A Sociedade da Indignação: José Sócrates e o MasterChef Júnior

O progresso tecnológico e digital tem transformado as nossas vidas. E, no cômputo geral, tem provocado melhorias substanciais no nosso bem-estar, quer no que respeita à saúde, quer no que respeita ao lazer. O impacto das novas formas de comunicação digital é gigante na organização social e na pauta valorativa dos cidadãos: de tal forma…

Porventura, o século XX na sua totalidade não conheceu tantas transformações ao nível da inserção da pessoa humana na sociedade e a sua interacção com o outro (nas suas várias ambiências, incluindo a ambiência física e ecológica) e com o resto do mundo como aquelas que o século XXI já conheceu (e ainda nem perfez o seu primeiro quartel) – ou, pelo menos, as transformações do século anterior ocorreram de forma muito mais vagarosa do que as que já se verificaram no presente século.

Hoje, limitamos a nossa análise à rede social que integrou, pacífica e silenciosamente, a vida de todos nós, incluindo entidades governamentais, empresas, organizações não governantas e a associações da sociedade civil em termos amplos: o Facebook.  Mark Zuckenberg tem hoje mais poder do que qualquer Primeiro-Ministro ou Presidente da República: vivemos no século Zuckenberg. Evidentemente, a criação do Facebook foi só possível devido a invenções e criações a montante: onde se destaca o papel pioneiro de Bill Gates na massificação do uso do computador (o “pc”).

#### [DADOS EXTRAÍDOS]

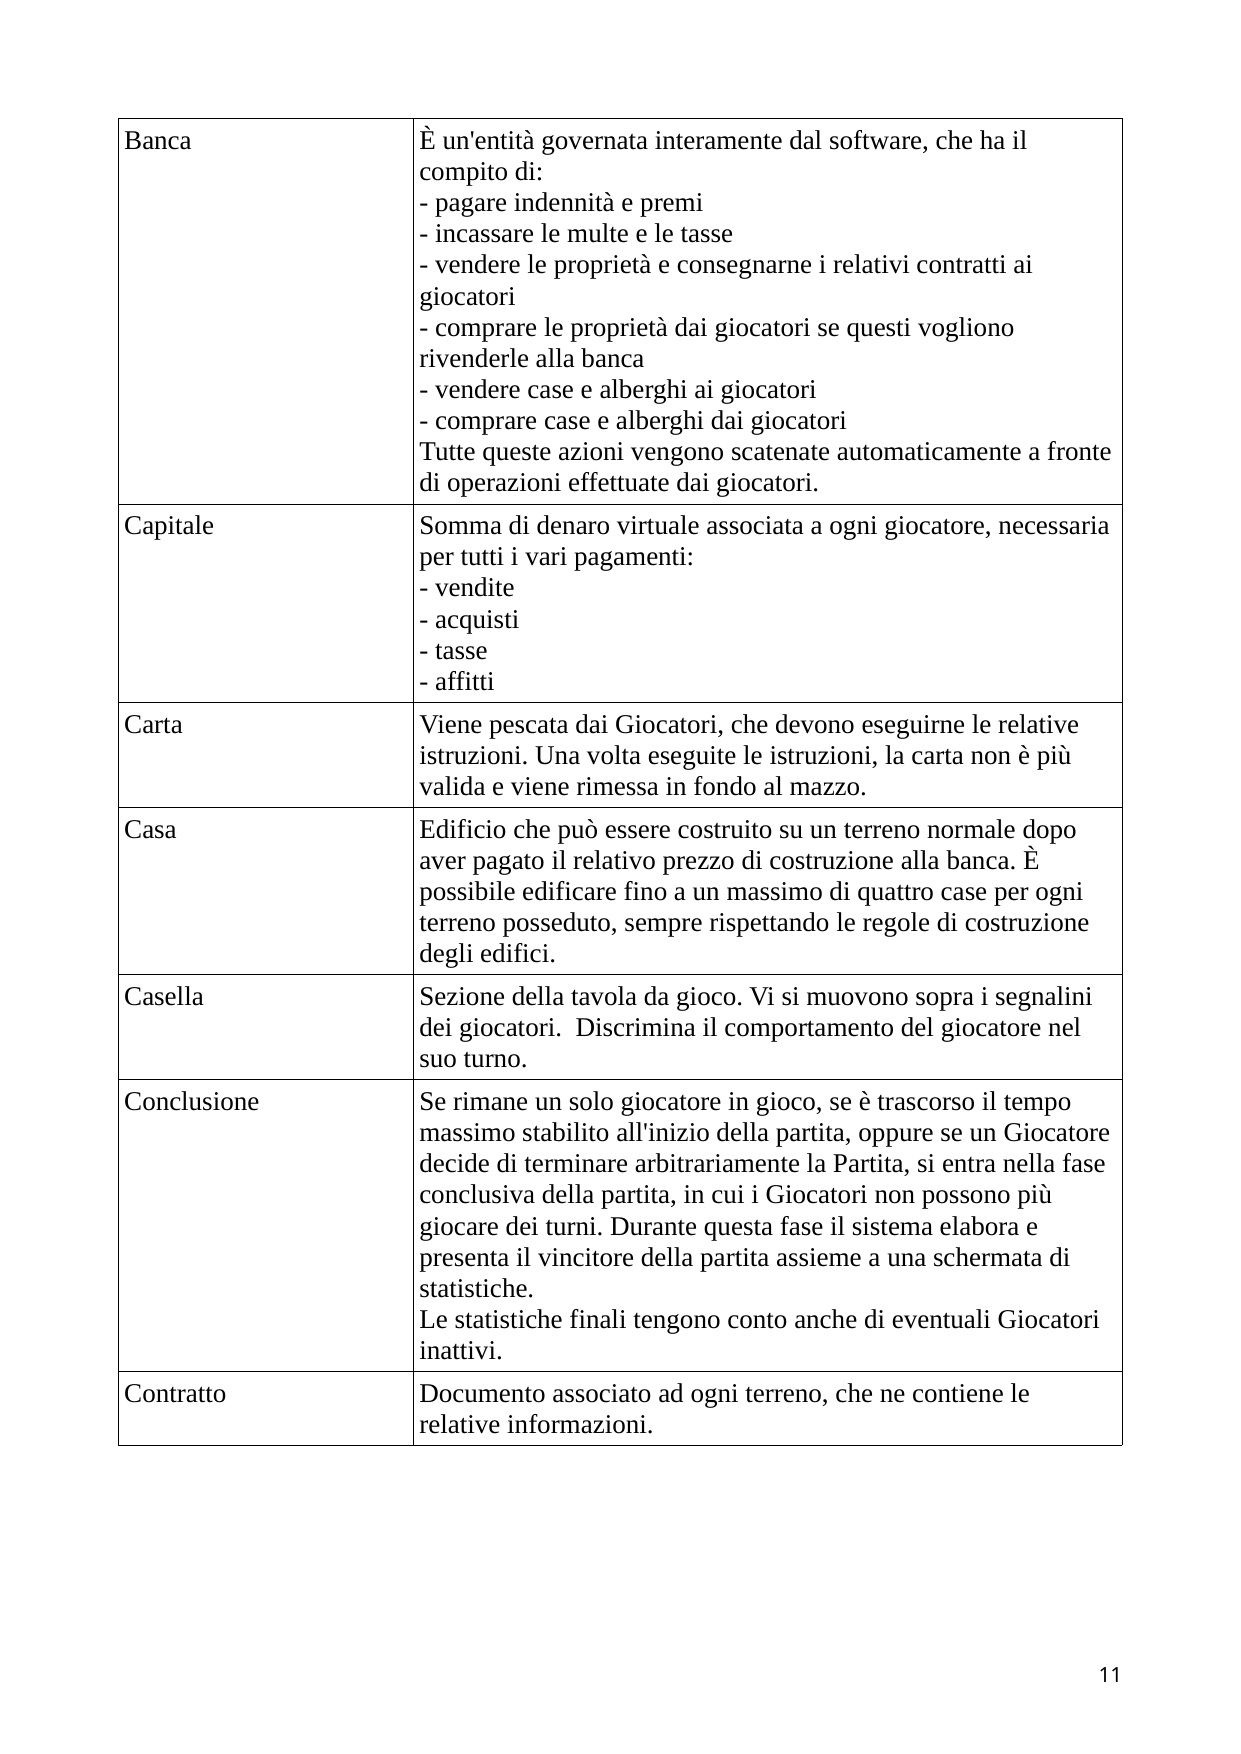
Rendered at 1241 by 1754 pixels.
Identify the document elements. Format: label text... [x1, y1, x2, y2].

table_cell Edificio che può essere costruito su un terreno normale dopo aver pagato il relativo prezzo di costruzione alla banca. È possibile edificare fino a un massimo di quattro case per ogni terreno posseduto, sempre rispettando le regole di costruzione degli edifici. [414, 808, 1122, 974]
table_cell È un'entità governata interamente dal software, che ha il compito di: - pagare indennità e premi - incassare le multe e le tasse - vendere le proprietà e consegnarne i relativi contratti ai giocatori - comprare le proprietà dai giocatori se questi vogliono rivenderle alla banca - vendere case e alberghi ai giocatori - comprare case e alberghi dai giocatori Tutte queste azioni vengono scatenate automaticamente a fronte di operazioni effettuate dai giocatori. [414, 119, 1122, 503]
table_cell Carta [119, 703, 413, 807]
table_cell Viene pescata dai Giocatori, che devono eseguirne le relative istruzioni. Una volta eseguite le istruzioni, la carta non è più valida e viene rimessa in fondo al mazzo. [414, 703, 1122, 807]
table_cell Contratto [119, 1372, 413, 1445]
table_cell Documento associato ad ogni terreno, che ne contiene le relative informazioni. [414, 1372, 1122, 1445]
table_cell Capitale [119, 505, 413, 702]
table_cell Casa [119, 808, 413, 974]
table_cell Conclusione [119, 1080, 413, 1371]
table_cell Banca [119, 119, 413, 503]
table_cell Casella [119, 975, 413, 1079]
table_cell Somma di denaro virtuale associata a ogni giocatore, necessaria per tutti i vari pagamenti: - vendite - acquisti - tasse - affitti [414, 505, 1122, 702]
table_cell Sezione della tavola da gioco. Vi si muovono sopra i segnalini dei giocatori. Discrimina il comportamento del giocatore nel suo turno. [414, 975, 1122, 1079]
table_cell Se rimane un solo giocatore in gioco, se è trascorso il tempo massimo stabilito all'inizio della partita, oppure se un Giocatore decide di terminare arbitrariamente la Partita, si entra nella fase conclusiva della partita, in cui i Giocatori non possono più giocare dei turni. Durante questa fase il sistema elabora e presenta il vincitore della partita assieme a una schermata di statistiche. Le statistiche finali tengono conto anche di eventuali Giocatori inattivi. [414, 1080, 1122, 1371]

#### [PROBLEMA 1]
Indique se cada afirmação abaixo está de acordo com o texto sobre a sociedade da indignação, respondendo sim ou não e citando literalmente as palavras do texto que o decidem. (a) O século XXI já completou o seu primeiro quartel. (b) O progresso tecnológico e digital tem trazido melhorias ao bem-estar no que respeita à saúde e ao lazer. (c) Bill Gates teve um papel pioneiro na massificação do uso do computador.
#### [PROBLEMA 2]
Prossiga o texto sobre a sociedade da indignação a partir do ponto em que termina.

#### [RESPOSTA CERTA 1]
(a) Não: «e ainda nem perfez o seu primeiro quartel».
(b) Sim: «tem provocado melhorias substanciais no nosso bem-estar, quer no que respeita à saúde, quer no que respeita ao lazer».
(c) Sim: «onde se destaca o papel pioneiro de Bill Gates na massificação do uso do computador (o “pc”)».

#### [RESPOSTA CERTA 2]
No entanto, enquanto que a utilização dos computadores (desacompanhado dos seus conteúdos) gerou consequências sobretudo ao nível organizacional a nível macro, o Facebook teve um impacto sistémico – a nível micro, revelando-se em todos os detalhes da vida dos cidadãos. Desde os mais ínfimos gestos rotineiros até à divulgação de eventos ou a formação de tertúlias para discutir assuntos políticos e sociais. O Facebook tanto pode ser um diário pessoal como um jornal, como algo que pode potenciar a prática de actos ilícitos, quer de natureza civil, quer de natureza penal.

O que têm em comum as várias utilizações do facebook? Destinam-se às multidões, às massas. Desde a selfie a comer os cereais ao pequeno-almoço até às imagens captadas num concerto ou como testemunha de um acidente gravíssimo até às reflexões políticas sobre a actuação do Governo ou da oposição – tudo é feito para as massas seguirem, acompanharem e, em última instância, conferirem importância à nossa existência. Porque a natureza humana é assim: não vive sem o outro (é a designada “alteridade”). O que o Facebook revela é que para nós, seres humanos, não basta a vivência com o outro – é necessário a vivência para e pelo outro.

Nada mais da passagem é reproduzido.